Дело в том, что их было слишком много. Каждая при этом мечтала выделиться. Проще всего этого было добиться не содержанием, а размером. Немцы, например, выставили многокилограммовый опус боксера Мухамеда Али. Русские пошли другим путем, представив самую маленькую книгу в мире - чеховского "Хамелеона", площадью меньше квадратного миллиметра. Среди зевак, скопившихся у этого полиграфического чуда, постоянно толпились писатели. Привычно завидуя Чехову, они хотели, чтобы их тоже читали с лупой, медленно, прищурившись, мучительно напрягаясь над каждым выстраданным словом.
Как я их понимаю! На книжной ярмарке писатель себя чувствует, как женщина в гареме, которая не столько гордится своей красотой, сколько ревнует к чужой.

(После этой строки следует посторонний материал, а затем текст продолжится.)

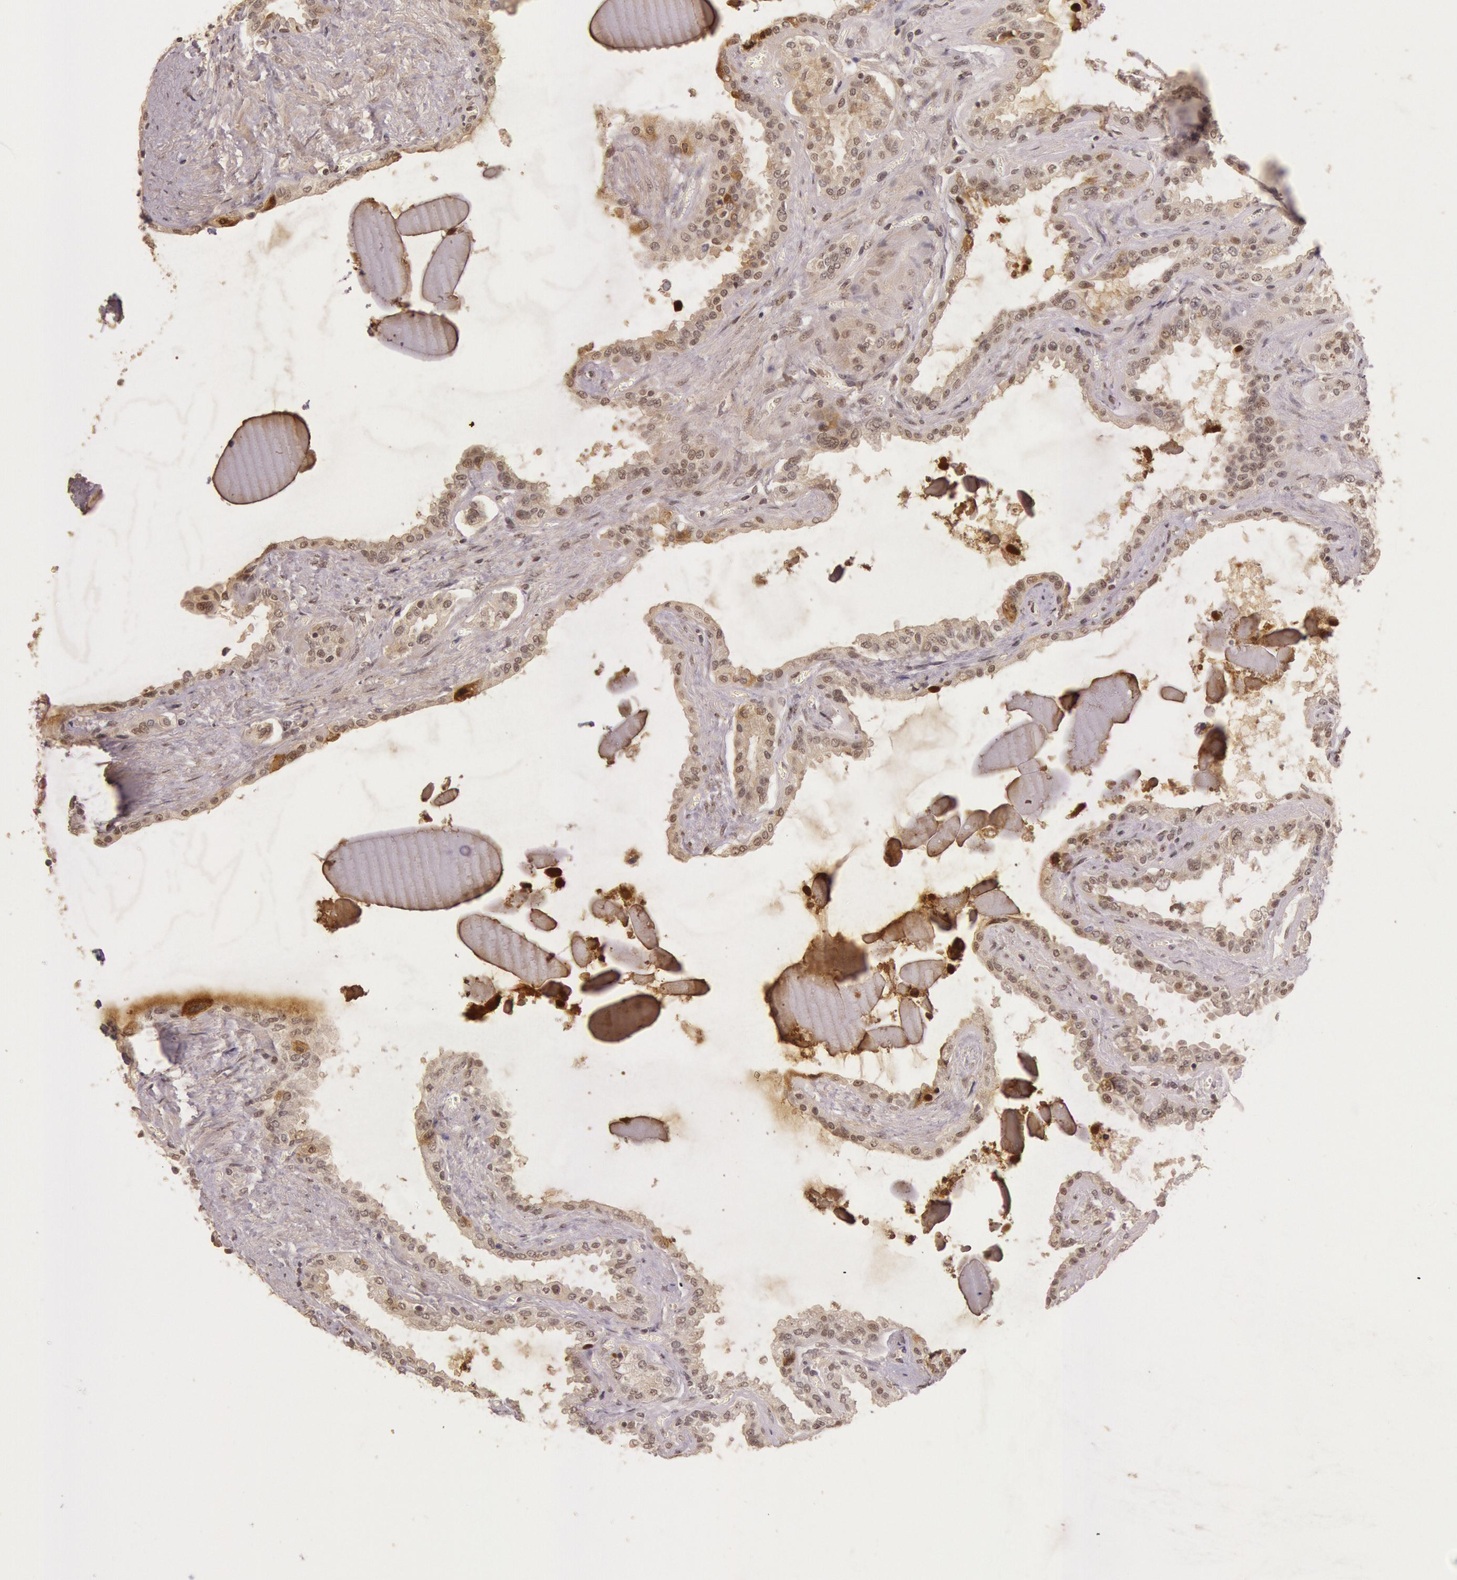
{"staining": {"intensity": "moderate", "quantity": ">75%", "location": "cytoplasmic/membranous"}, "tissue": "seminal vesicle", "cell_type": "Glandular cells", "image_type": "normal", "snomed": [{"axis": "morphology", "description": "Normal tissue, NOS"}, {"axis": "morphology", "description": "Inflammation, NOS"}, {"axis": "topography", "description": "Urinary bladder"}, {"axis": "topography", "description": "Prostate"}, {"axis": "topography", "description": "Seminal veicle"}], "caption": "Seminal vesicle stained with DAB IHC displays medium levels of moderate cytoplasmic/membranous expression in about >75% of glandular cells. (DAB (3,3'-diaminobenzidine) = brown stain, brightfield microscopy at high magnification).", "gene": "RTL10", "patient": {"sex": "male", "age": 82}}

Так или иначе, собравшиеся на ярмарке книги образовали внушительную гряду, среди которой выделялась русская дюна: шесть с половиной тысяч издателей выставили 65 тысяч книг. Сам по себе количественный фактор создает впечатление книжного бума. Собственно, так оно и есть. За всю историю России никогда в стране не издавалось столько хороших книг. Правда, большая и лучшая их часть написана давно и не нами.
Начиная с перестройки отечественные издатели, первыми открывшие прелести свободного рынка, торопливо, старательно и, в конечном счете, удачно заполняли лакуны, оставленные в русской культуре советской цензурой. Всего-то за десяток лет в России вышло все, чего были лишены три поколения читателей, - от Адорно до Ясперса, от Библии до Талмуда, от Джеймса Джойса до Яна Флеминга.